If you are interested in the cryptography route through this project, then any of Cryptography & Codes III, Elementary Number Theory II, or Algebra II may be helpful. Since cryptography is not the only route through this project these are not essential prior modules. In particular, note that this is fundamentally a statistics project, so we would not study cryptographic elements to the same depth as, for example, a pure mathematics project on the same topic.

References

Aslett, L.J.M., Esperança, P. and Holmes, C.C. (2015a) ‘A review of homomorphic encryption and software tools for encrypted statistical machine learning’, arXiv, 1508.06574 [stat.ML]. DOI: 10.48550/arXiv.1508.06574

Aslett, L.J.M., Esperança, P. and Holmes, C.C. (2015b) ‘Encrypted statistical machine learning: new privacy preserving methods’, arXiv, 1508.06845 [stat.ML]. DOI: 10.48550/arXiv.1508.06845

Gentry, C. (2010) ‘Computing arbitrary functions of encrypted data’, Communications of the ACM, 53(3), pp. 97–105. DOI: 10.1145/1666420.1666444

Dong, J., Roth, A. and Su, W.J. (2022) ‘Gaussian Differential Privacy’, Journal of the Royal Statistical Society Series B: Statistical Methodology, 84(1), pp. 3–37. DOI: 10.1111/rssb.12454.

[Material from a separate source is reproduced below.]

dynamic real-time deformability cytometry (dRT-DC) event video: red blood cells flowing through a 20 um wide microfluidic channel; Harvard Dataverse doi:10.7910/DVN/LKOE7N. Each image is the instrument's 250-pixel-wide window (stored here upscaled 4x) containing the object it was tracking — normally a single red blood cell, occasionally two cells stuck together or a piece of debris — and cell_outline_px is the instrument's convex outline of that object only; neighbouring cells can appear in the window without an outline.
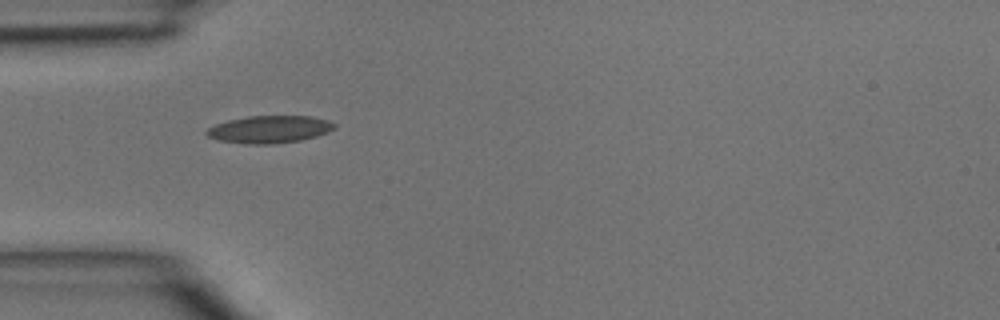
{"species": "common noctule bat (a hibernating species)", "species_latin": "Nyctalus noctula", "temperature_condition": "room temperature", "stored_images_in_passage": 2, "camera_frame_rate_fps": 3000, "um_per_image_px": 0.085, "animal": {"sex": "male", "body_mass_g": 15.6}, "frame": {"image": 1, "passage_image": 1, "time_ms": 0.0, "image_size_px": [1000, 320], "cell_outline_px": [[336, 128], [328, 132], [316, 136], [300, 140], [276, 144], [248, 144], [220, 140], [208, 136], [204, 132], [208, 128], [216, 124], [228, 120], [248, 116], [312, 116], [328, 120], [336, 124]], "centroid_in_image_um": [22.93, 10.99], "position_along_channel_um": 62.1, "area_um2": 20.4}}
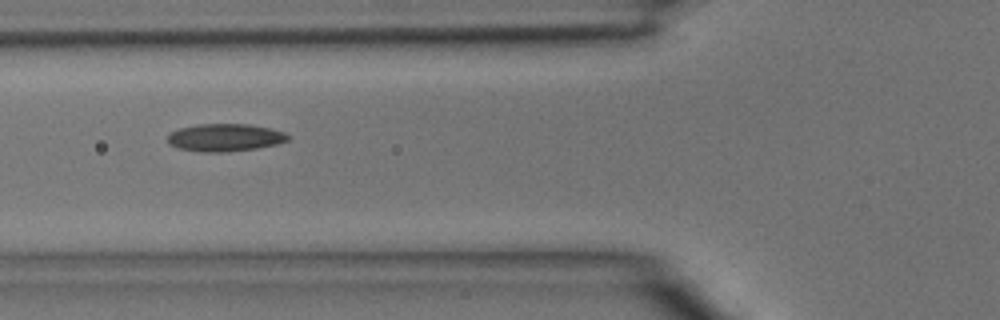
{"frame": {"image": 2, "passage_image": 2, "time_ms": 0.333, "image_size_px": [1000, 320], "cell_outline_px": [[292, 136], [288, 140], [276, 144], [256, 148], [224, 152], [200, 152], [180, 148], [168, 144], [168, 136], [172, 132], [180, 128], [196, 124], [248, 124], [272, 128], [284, 132]], "centroid_in_image_um": [19.15, 11.68], "position_along_channel_um": 106.7, "area_um2": 19.36}}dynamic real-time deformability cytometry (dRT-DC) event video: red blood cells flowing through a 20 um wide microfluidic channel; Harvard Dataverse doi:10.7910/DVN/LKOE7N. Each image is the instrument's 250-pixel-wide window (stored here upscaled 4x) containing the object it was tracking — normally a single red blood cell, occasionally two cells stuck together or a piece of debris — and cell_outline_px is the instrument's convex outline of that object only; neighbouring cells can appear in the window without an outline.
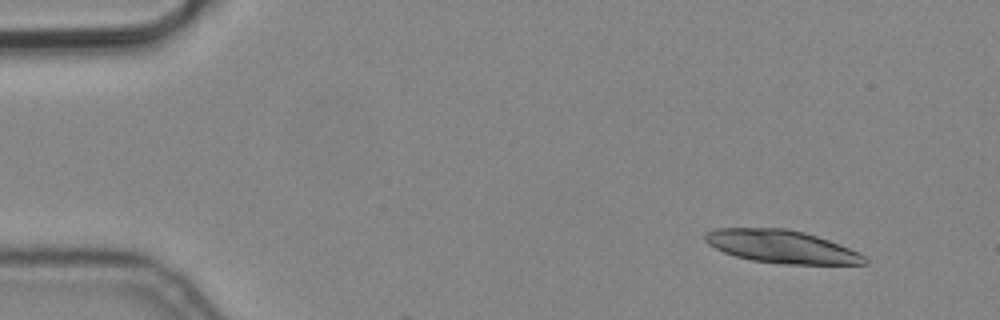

Dwork, C., McSherry, F., Nissim, K. and Smith, A. (2006) ‘Calibrating Noise to Sensitivity in Private Data Analysis’. In: Halevi, S., Rabin, T. (eds) Theory of Cryptography. Lecture Notes in Computer Science, 3876, pp. 265-284. DOI: 10.1007/11681878_14

Dwork, C. and Roth, A. (2014) ‘The Algorithmic Foundations of Differential Privacy’, Foundations and Trends in Theoretical Computer Science, pp. 211-407. DOI: 10.1561/0400000042

Hannun, A., Guo, C. and van der Maaten, L. (2021) ‘Measuring data leakage in machine-learning models with Fisher information’, Proceedings of the Thirty-Seventh Conference on Uncertainty in Artificial Intelligence, 161, pp. 760-770. Download paper.

Paillier, P. (1999) ‘Public-key cryptosystems based on composite degree residuosity classes’. In: Advances in Cryptology - EUROCRYPT'99, pp. 223-238. DOI: 10.1007/3-540-48910-X_16

Rivest, R.L., Shamir, A. and Adleman, L. (1978) ‘A method for obtaining digital signatures and public-key cryptosystems’, Communications of the ACM, 21(2), pp. 120-126. DOI: 10.1145/359340.359342.